Nach der hochriskanten Ablehnung aller religiösen oder metaphysisch-kosmischen
Instituierung von Erkenntnis konnte man nicht sogleich den nächsten Schritt tun und jeden
Gedanken an eine letztgewisse Außenfundierung fahren lassen. Man kam diesem Schritt so
weit wie möglich entgegen und verlegte das, was die Funktion einer Außenfundierung hatte, in
das Bewußtsein. Dazu mußte Bewußtsein als ein über Empirizitäten hinausgehender
»transzendentaler« Sachverhalt, als »Subjekt« der Welt begriffen werden. So konnte die
Selbstreferenz des Bewußtseins, Subjekt genannt, als Quelle der Erkenntnis und als Quelle der
Erkenntnis der Bedingungen der Erkenntnis zugleich in Anspruch genommen werden. Eine im
Erkenntnisprozeß nicht mehr disponible Ebene kontrollierbarer Bedingungen war denkbar
gemacht, und zugleich war jedem, der an Erkenntnis teilnehmen wollte, zugemutet, sie in sich
selbst als unumstößliche Gewißheiten zu erfahren.
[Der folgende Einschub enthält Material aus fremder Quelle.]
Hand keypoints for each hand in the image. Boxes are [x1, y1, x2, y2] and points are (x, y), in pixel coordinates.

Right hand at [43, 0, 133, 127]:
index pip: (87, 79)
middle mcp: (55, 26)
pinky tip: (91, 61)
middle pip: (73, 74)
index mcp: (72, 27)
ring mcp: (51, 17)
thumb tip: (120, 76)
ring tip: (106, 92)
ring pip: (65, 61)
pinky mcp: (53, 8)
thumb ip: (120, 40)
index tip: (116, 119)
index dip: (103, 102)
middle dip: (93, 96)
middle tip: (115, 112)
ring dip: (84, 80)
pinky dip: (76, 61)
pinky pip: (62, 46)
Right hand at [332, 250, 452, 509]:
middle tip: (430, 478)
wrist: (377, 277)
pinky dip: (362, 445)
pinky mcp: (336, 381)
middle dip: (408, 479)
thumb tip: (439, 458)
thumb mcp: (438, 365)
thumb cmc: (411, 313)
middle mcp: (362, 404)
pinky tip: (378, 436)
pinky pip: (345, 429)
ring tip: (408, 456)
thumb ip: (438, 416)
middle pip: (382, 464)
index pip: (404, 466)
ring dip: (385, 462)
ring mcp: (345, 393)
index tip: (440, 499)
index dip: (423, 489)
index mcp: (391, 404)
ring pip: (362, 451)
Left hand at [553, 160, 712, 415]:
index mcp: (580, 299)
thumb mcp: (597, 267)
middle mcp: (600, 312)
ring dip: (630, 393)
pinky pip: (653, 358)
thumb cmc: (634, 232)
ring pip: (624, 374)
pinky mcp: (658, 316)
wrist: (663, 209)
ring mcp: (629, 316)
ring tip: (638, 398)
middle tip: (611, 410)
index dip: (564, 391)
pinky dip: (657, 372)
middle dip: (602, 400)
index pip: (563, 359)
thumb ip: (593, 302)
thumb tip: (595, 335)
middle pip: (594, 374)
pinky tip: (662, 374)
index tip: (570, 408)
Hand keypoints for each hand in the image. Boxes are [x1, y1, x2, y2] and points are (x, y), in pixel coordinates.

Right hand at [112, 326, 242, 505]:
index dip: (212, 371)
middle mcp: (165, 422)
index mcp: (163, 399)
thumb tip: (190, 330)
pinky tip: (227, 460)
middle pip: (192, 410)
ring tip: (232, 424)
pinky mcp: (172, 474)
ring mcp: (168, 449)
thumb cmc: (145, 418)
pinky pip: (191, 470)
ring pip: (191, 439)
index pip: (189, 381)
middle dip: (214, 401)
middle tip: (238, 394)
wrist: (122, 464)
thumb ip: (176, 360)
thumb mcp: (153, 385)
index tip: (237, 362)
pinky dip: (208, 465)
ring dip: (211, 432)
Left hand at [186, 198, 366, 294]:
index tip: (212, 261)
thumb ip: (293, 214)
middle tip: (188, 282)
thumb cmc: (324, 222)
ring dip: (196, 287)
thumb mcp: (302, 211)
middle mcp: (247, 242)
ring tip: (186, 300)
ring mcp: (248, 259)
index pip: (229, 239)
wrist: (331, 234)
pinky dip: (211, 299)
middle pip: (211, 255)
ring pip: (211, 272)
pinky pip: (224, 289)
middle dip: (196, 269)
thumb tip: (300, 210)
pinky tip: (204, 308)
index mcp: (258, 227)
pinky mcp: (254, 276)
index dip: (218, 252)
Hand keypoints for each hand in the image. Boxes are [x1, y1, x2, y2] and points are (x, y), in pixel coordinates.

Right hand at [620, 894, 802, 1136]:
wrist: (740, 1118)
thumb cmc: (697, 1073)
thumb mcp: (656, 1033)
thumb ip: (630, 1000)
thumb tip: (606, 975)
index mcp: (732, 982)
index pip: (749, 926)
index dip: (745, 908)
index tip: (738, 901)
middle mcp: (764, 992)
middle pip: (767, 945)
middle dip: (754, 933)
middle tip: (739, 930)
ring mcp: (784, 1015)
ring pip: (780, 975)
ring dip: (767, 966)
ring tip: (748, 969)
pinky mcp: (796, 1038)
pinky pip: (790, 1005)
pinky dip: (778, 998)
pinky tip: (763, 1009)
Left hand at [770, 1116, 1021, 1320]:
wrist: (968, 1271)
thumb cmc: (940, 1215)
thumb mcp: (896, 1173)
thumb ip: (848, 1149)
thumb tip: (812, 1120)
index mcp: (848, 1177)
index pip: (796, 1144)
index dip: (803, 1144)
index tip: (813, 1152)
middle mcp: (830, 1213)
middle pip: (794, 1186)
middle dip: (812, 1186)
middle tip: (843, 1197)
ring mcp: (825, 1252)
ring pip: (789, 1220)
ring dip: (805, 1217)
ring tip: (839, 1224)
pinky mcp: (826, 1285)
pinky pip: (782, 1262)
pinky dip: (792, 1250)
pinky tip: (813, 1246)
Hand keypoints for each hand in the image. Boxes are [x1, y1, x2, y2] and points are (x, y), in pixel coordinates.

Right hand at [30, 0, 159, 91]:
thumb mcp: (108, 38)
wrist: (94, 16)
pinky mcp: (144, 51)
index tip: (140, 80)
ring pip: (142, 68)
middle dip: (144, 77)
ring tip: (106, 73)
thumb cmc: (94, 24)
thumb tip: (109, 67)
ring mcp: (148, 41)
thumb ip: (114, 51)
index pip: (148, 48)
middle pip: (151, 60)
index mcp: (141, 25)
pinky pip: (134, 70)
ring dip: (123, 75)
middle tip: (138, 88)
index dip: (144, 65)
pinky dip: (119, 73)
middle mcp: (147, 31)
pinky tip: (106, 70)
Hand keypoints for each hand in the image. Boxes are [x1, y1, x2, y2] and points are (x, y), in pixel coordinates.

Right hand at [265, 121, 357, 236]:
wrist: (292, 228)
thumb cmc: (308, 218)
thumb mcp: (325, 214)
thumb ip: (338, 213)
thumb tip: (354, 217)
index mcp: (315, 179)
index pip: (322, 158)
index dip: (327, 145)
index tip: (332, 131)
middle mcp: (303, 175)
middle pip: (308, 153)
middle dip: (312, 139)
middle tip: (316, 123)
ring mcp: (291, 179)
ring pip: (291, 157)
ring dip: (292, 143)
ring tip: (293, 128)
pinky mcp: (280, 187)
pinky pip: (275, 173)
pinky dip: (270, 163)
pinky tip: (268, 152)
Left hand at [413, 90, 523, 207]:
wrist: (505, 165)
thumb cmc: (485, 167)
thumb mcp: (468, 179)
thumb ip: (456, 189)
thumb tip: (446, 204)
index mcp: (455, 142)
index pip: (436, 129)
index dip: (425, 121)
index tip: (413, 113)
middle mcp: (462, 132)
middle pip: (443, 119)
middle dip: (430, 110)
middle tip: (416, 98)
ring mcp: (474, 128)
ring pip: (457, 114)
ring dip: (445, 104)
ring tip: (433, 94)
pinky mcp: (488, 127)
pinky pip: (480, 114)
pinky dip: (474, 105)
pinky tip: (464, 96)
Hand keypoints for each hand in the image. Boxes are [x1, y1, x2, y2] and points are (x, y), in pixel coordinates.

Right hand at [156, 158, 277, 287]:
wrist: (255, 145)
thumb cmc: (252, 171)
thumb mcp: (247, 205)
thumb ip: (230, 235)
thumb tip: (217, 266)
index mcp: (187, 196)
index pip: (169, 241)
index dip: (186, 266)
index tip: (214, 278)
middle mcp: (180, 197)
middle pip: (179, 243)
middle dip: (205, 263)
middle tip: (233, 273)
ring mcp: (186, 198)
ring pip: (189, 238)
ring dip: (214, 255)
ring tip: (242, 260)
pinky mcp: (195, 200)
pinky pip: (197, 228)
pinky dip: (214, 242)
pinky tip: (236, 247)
Ein geniales, höchst erfolgreiches, merkwürdiges Kompromiß zwischen Zugeständnis und
Ablehnung von Selbstreferenz. Ein Apriori in Begründungsfunktion, als ob nicht schon das ein
Widerspruch in sich selbst wäre. Die Überlieferung hat diesen Gedanken bewahrt, ausgebeutet
und wiederholt revitalisiert. Er ist in der Tat, wenn man das Problem ernst nimmt, das er sich
stellt, nicht zu überbieten. Aber der Plausibilitätsentzug schreitet unaufhaltsam fort. Man findet
heute wohl kaum noch jemanden, der authentisch so denkt. Wer transzendentales Denken
vertritt - und man kann das natürlich, wenn man Bücher schreibt oder Kongressreferate hält -,
begründet dies historisch mit Theoriewissen: mit Kant." (Luhmann 1996, a.a.O., S. 648f.)